I have an enormous amount to be thankful about in my life. Considering the route I once traveled, it’s pretty amazing that I am where I am. I liken it to playing CANDYLAND as a kid; I feel like when nobody was looking, I moved my piece closer to the end. Actually, the analogy kind of sucks, because I really gotten closer to some kind of END, but the analogy works from the standpoint of “holy crap look how far I’ve come in a short period of time” and it makes for a great blog picture. What I’m saying is, I’m keeping the analogy whether you like it or not.
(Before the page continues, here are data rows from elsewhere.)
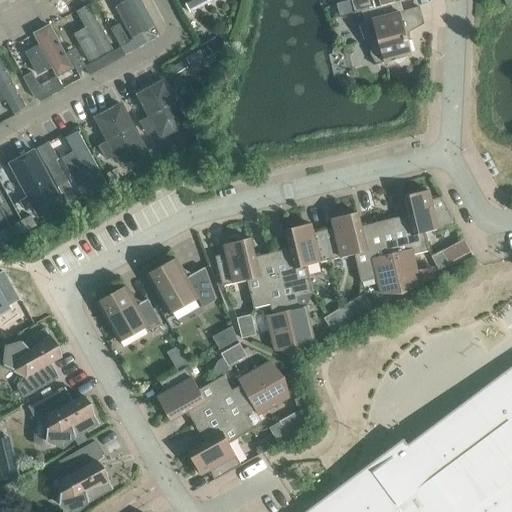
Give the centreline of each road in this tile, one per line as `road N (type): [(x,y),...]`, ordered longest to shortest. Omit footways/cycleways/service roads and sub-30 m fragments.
road 1 (residential): [(446,154),(191,214),(61,291),(186,511)]
road 2 (residential): [(0,138),(162,50),(175,25),(161,0)]
road 3 (residential): [(446,154),(452,0)]
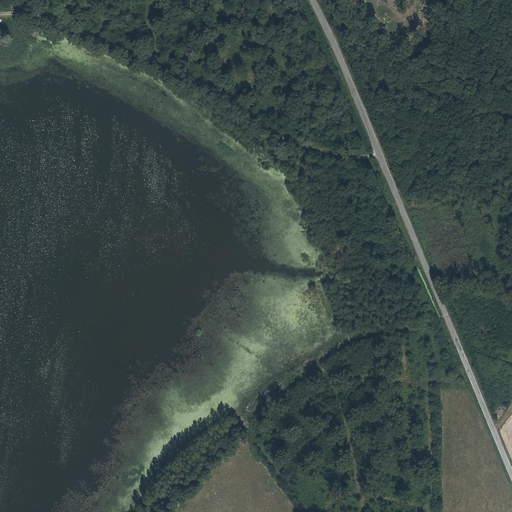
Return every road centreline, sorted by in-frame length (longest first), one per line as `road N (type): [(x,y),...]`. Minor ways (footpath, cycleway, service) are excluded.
road 1 (unclassified): [(511,478),(306,0)]
road 2 (track): [(373,154),(300,144),(211,88),(53,16),(0,13)]
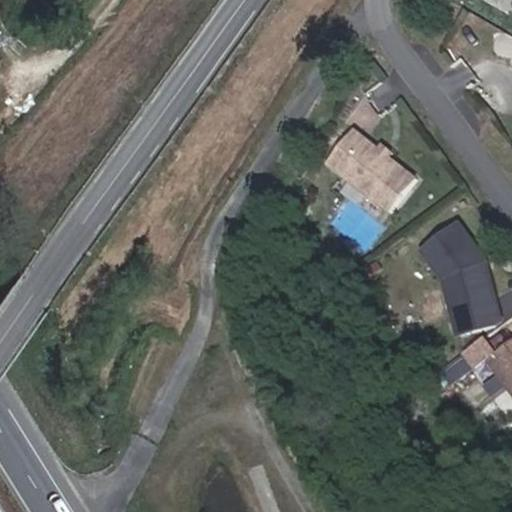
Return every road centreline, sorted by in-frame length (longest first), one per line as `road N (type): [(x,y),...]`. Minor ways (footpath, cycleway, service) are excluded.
road 1 (tertiary): [(0,337),(242,0)]
road 2 (residential): [(366,19),(511,212)]
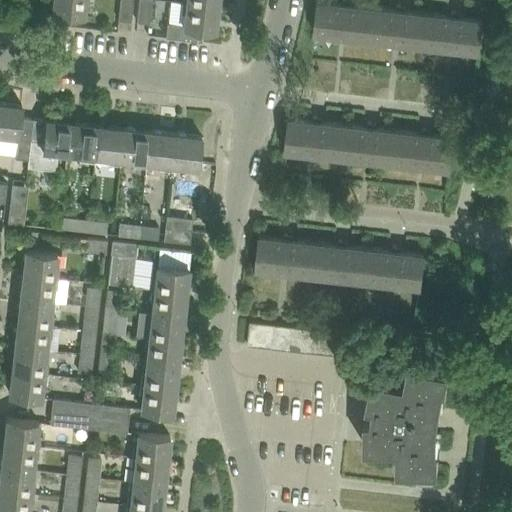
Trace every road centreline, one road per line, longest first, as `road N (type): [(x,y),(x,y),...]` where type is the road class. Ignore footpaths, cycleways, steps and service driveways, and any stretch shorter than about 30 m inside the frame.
road 1 (residential): [(251,511),(220,357),(259,88)]
road 2 (residential): [(259,88),(0,58)]
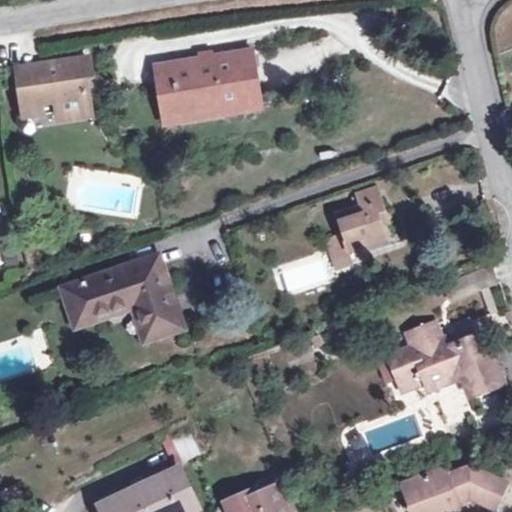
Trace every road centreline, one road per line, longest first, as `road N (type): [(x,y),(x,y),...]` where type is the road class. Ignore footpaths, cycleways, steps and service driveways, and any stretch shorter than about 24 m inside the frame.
road 1 (tertiary): [(219,0),(0,23)]
road 2 (residential): [(511,206),(460,0)]
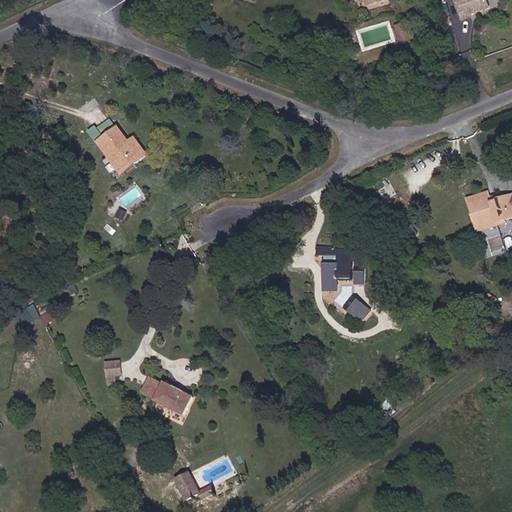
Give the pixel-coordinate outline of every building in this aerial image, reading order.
[(491,6),(489,0),(457,0),(464,18),(491,6)] [(401,26),(404,37),(416,33),(413,23),(401,26)] [(418,40),(416,33),(404,37),(406,43),(418,40)] [(97,132),(115,157),(125,150),(130,156),(142,148),(131,131),(125,136),(114,120),(97,132)] [(119,163),(130,156),(125,150),(115,157),(119,163)] [(511,221),(511,220),(511,217),(511,216),(511,199),(490,206),(487,195),(466,201),(474,228),(495,222),(496,226),(503,224),(511,221)] [(475,235),(504,226),(503,224),(496,226),(495,222),(474,228),(475,235)] [(317,258),(335,257),(335,252),(335,249),(316,249),(317,258)] [(352,252),(339,252),(339,257),(339,263),(324,264),(325,292),(339,292),(339,281),(353,281),(352,252)] [(369,284),(368,253),(358,253),(358,284),(369,284)] [(369,322),(376,308),(358,299),(351,312),(364,316),(363,319),(369,322)] [(51,324),(47,317),(40,320),(44,328),(51,324)] [(120,379),(118,366),(105,368),(108,389),(115,388),(114,380),(120,379)] [(164,386),(163,388),(149,381),(141,399),(183,419),(193,400),(174,393),(175,391),(164,386)] [(199,498),(188,478),(175,485),(186,505),(198,498),(201,504),(213,498),(210,492),(199,498)]
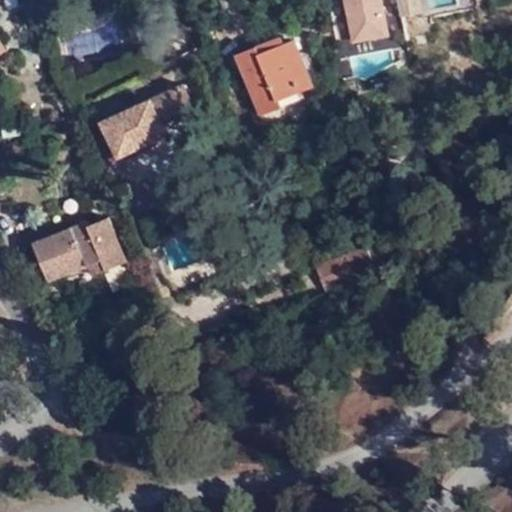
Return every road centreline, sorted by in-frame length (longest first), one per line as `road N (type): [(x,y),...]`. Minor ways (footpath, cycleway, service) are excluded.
road 1 (residential): [(85,511),(359,455),(407,424),(511,325)]
road 2 (residential): [(0,288),(30,335),(44,383),(37,410),(0,433)]
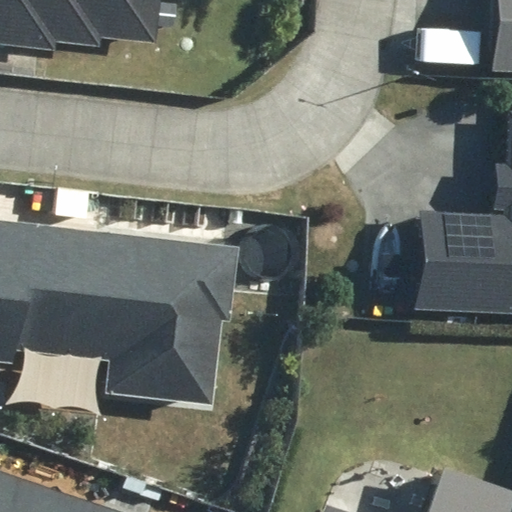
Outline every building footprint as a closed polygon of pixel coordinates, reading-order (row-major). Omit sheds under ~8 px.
[(0,0),(0,49),(45,54),(46,44),(90,49),(91,39),(147,44),(151,0),(0,0)] [(511,0),(483,0),(480,71),(511,72),(511,0)] [(409,211),(404,310),(511,315),(511,113),(499,112),(496,166),(487,165),(485,215),(409,211)] [(227,249),(0,225),(0,355),(92,365),(89,398),(199,410),(208,323),(219,324),(227,249)] [(502,511),(507,497),(427,470),(412,511),(322,511),(313,509),(312,511),(502,511)] [(87,511),(0,483),(0,511),(87,511)]
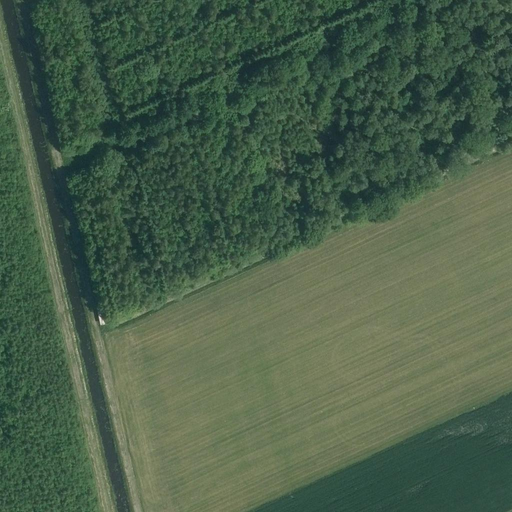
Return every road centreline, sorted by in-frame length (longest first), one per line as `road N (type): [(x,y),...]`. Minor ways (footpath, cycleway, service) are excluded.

So, what’s happened that would cause me to quibble over the use of analogies focused inspired by cavity centric children’s games? The amount of openness I have in relationships with my guy friends. I count myself extremely fortunate that I can count on two hands the number of relationships I have with guys that will open up and talk to me about real stuff. In a world where we (men) are often stuck talking about sports, movies, cars, guns, sports, alcohol and sex (if we’ve had alcohol, covered all the other topics and we’re talking in generalities, not about current events), I feel fortunate that I have guys that will drop me an email and say “I’m concerned about this.” It’s humbling to know that someone trusts you that much, and frankly, for a guy to give you authority to discuss his life with him is just remarkable.
My view on what makes a man has changed considerably in 2010. Guys that impress me are the guys who are willing to be vulnerable. When a guy can say to me, “I suck at this, can you help?”, it immediately alerts me that this guy is strong in other areas of his life. It also shows me that he’s humble and that he wants to change. He wants to be a better man, better husband, better father, better friend. Guys that want to improve their relationships impress me; the ones that think they can do it all on their own make me sad — and I’m an introvert!
I received an email yesterday from each of three men that I care about. All three are in different places in their lives, their faith, and the accuracy of their self-identity. Each email, in its own way, brought me enormous joy and hope for them. By forcing their pride to submit to their desire to grow and be more fulfilled in their lives, they’ve already opened the door to meaningful, lasting change. I’m excited for all three of them because I know the growth that’s headed their way based on the conditions of their hearts — even the growth they’ve already seen will be dwarfed by what lies ahead of them.